In a sign that interest rates are less likely to rise, the government said labor costs rose less than expected in the first quarter.

The Labor Department's employment cost index, cited by Federal Reserve Chairman Alan Greenspan as a guide to inflationary expectations, advanced just 0.4% in the first quarter and 3% from a year earlier.

Market watchers said banks have also benefited as investors shuffled their investment priorities, engaging in the "sector rotation" widely anticipated by Wall Street analysts.

"We're seeing money leaving Internet stocks, and some of it could be finding its way to financials," said Robert Becker, a banking analyst at Argus Research.

He said the outlook for the banking sector "continues to be very good."

"We had a great first quarter, and growth prospects remain favorable," he said. "The economy is rolling along, and there is strong credit demand. It's likely to remain that way for most of the year."

With bank shares' gains Thursday, they have advanced in two of the past three days, some sharply.

Citigroup was up $1.9375, to $76.3125; Chase Manhattan Corp. 18.75 cents, to $83.875; and J.P. Morgan & Co. $2.1875, to $138.

Among regionals, First Union Corp. was up 43.75 cents, to $55.21875; and KeyCorp 68.75 cents, to $30.75. But Mellon Bank Corp. lost 37.5 cents, to $74.375.

Mr. Becker said he likes Fleet Financial Group, calling it "a very well managed superregional."

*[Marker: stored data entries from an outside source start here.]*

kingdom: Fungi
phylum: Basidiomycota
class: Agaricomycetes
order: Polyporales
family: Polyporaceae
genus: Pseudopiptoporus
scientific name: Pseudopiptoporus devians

"Fleet has done a tremendous job of expanding the noninterest income half of their income statement," Mr. Becker said.

At the same time, Fleet has prudently managed loan growth, he said. "In the core business of lending, Fleet has extended credit without taking on any more risk than it should in one sector."

Fleet's shares rose 6.25 cents, to $44.625.

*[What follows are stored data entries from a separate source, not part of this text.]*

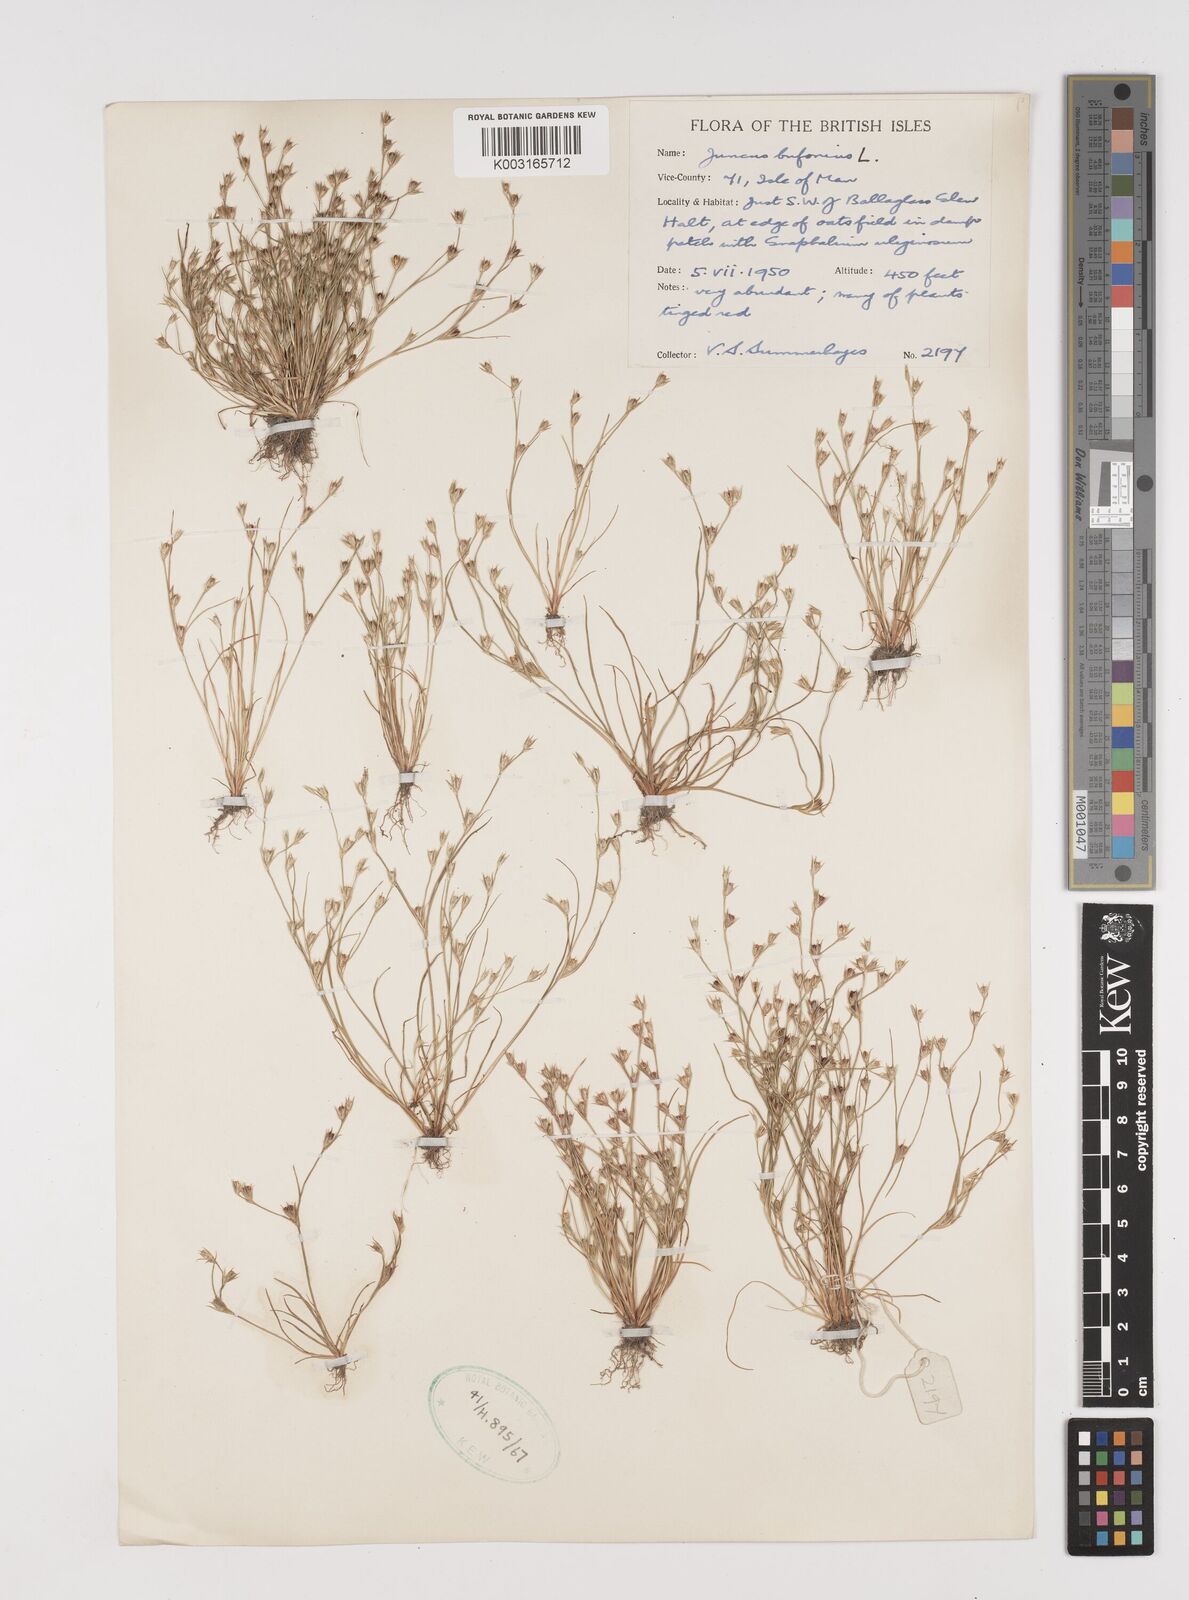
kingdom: Plantae
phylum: Tracheophyta
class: Liliopsida
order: Poales
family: Juncaceae
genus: Juncus
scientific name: Juncus bufonius
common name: Toad rush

Shares of Texas' Cullen/Frost Bankers dropped 75 cents, to $53.3125. The company plans to buy back up to $100 million of stock in the next two years, or about 7% of its outstanding shares.

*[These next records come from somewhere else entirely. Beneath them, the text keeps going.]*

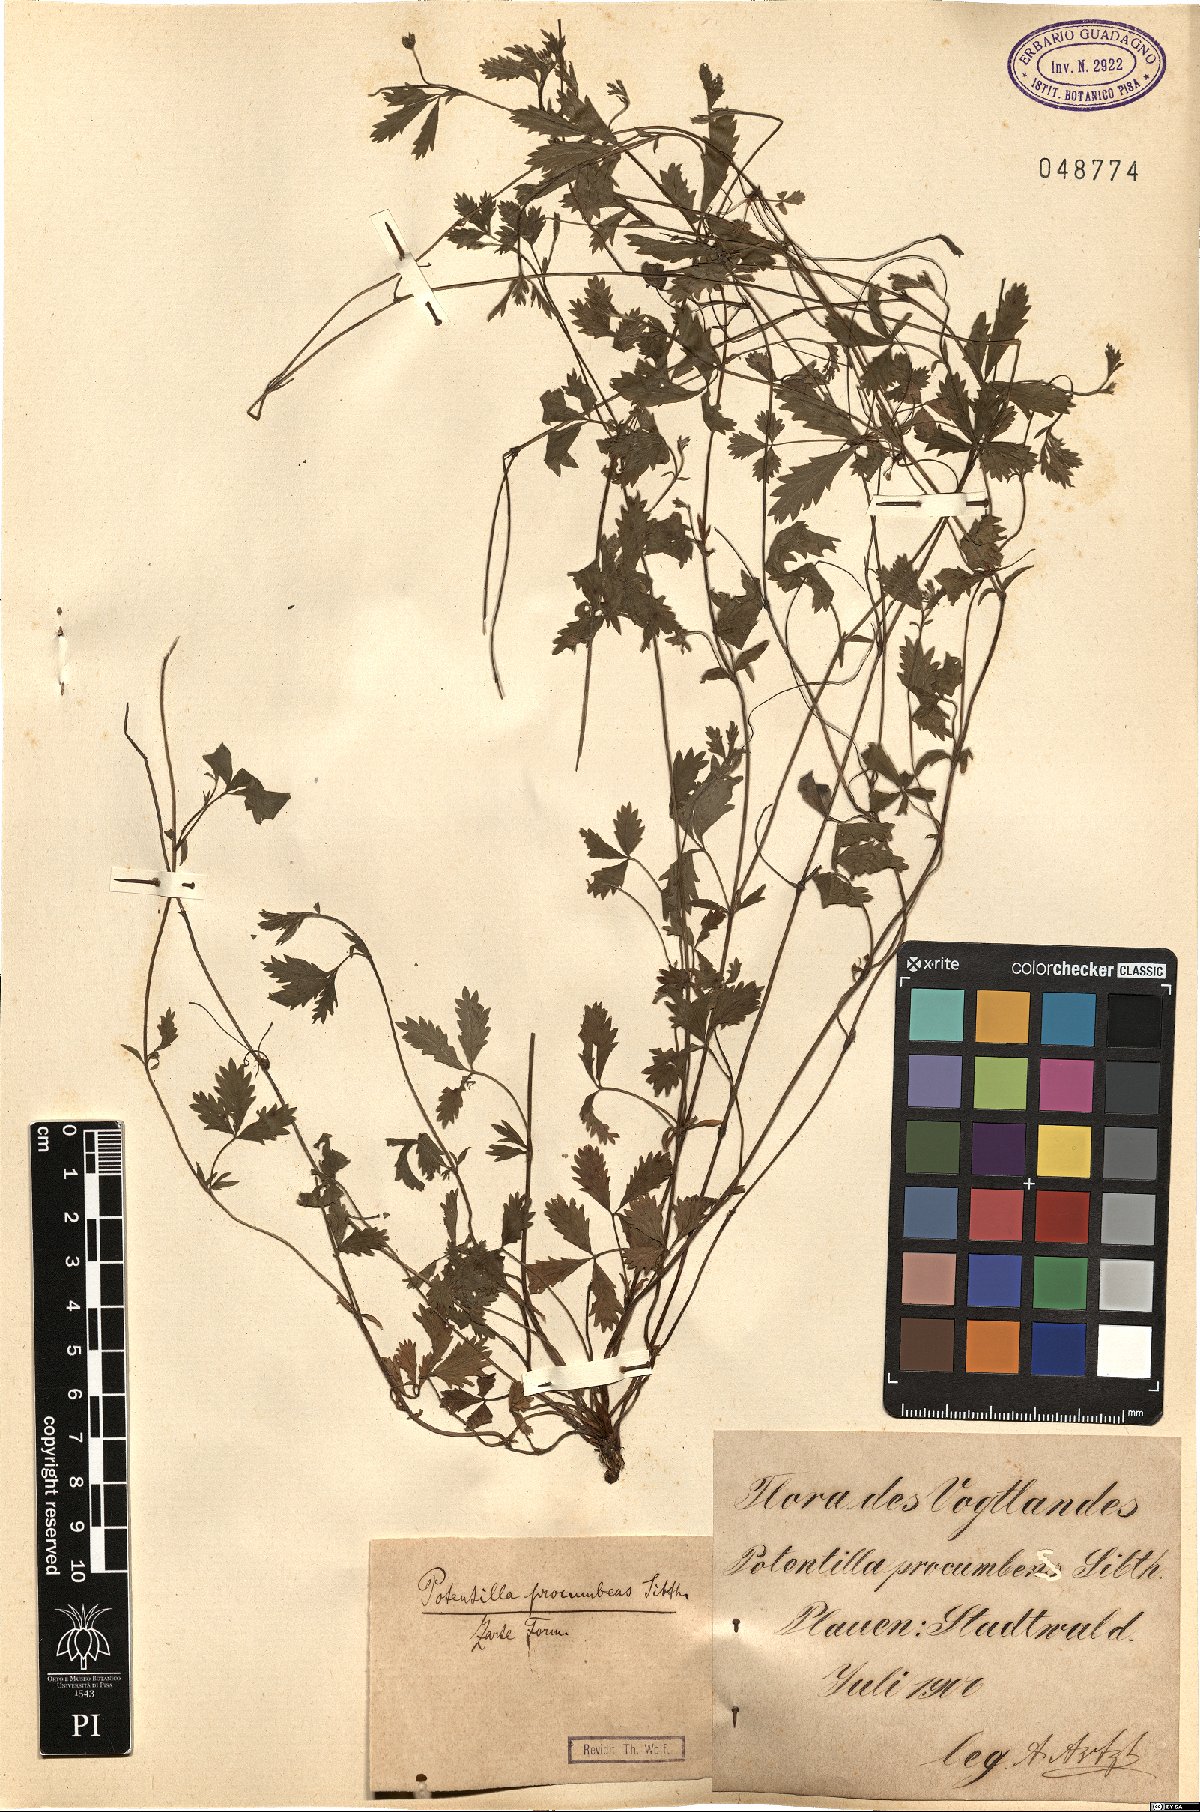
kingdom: Plantae
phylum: Tracheophyta
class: Magnoliopsida
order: Rosales
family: Rosaceae
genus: Potentilla
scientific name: Potentilla
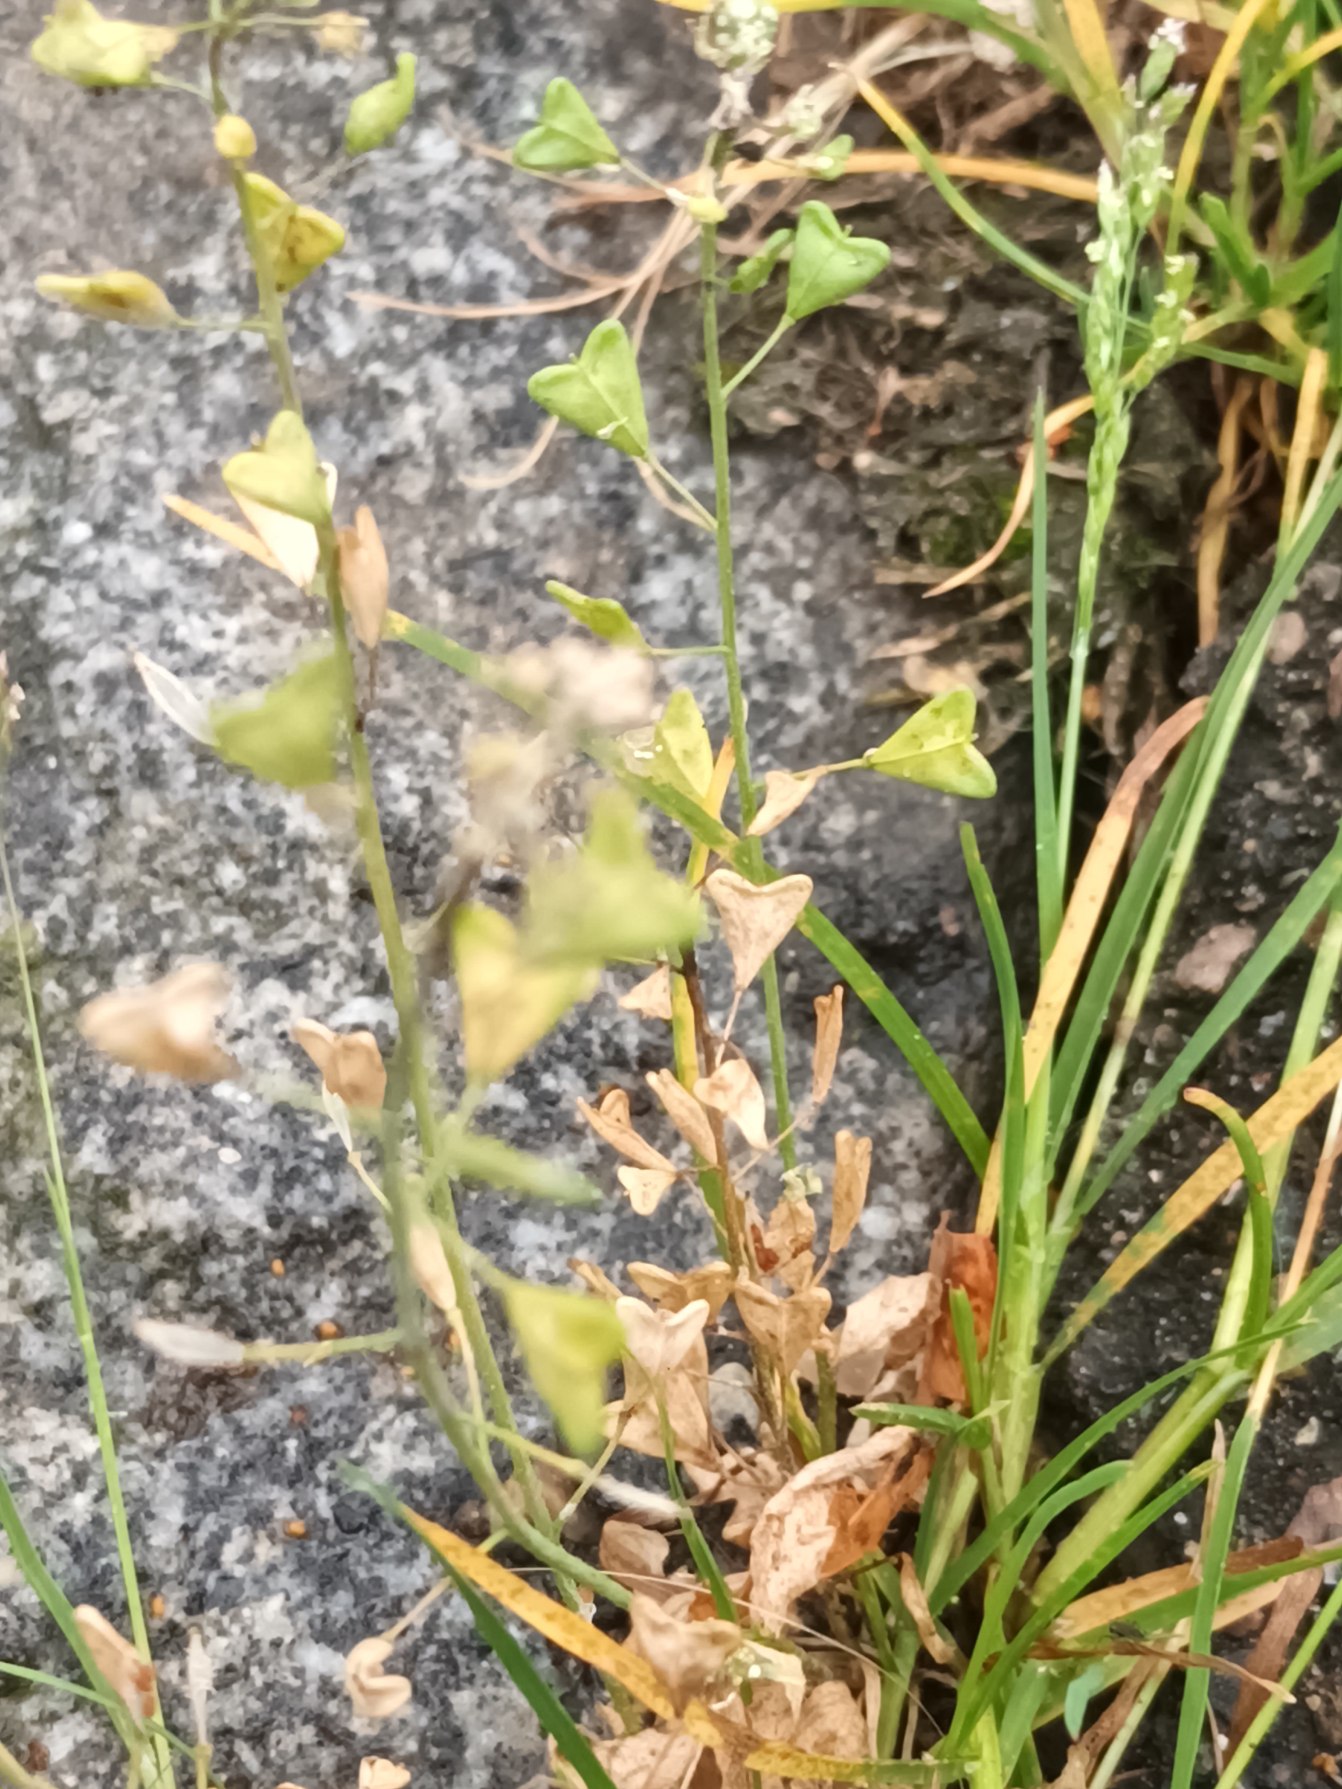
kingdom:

The stock will also split 2-for-1 on June 30.

"We believe these are very bullish indications from the company for future profitability and subsequent valuation," said William Katz, a banking analyst at Merrill Lynch & Co.

The moves also illustrate Cullen Frost's sharp focus on boosting shareholder value, Mr. Katz said.

The San Antonio banking company is improving operations through better balance sheet efficiency, stronger operating leverage, and an increasingly potent business mix, Mr. Katz said.

"Cullen Frost is increasingly differentiating itself from the typical midcap regional bank," Mr. Katz said.

With its sizable Texas operations, the company could be appealing as a takeover target, he added.

Shares of Fulton Financial Corp. lost 6.25 cents, to $23.6875, after positive comments from Fred A. Cummings, a banking analyst at McDonald Investments in Cleveland.

The Lancaster, Pa., banking company "has one of the most focused strategies in our mid-cap universe-to enhance shareholder value through meaningful acquisitions," Mr. Cummings said.

Fulton Financial has completed 12 purchases since 1989 and expanded its loan portfolio at an 8% compound annual rate. "The focused strategy has allowed Fulton to produce very consistent earnings," Mr. Cummings said.

He cited strong underwriting practices, a relatively stable net interest margin, and effective cost controls as contributing to positive results.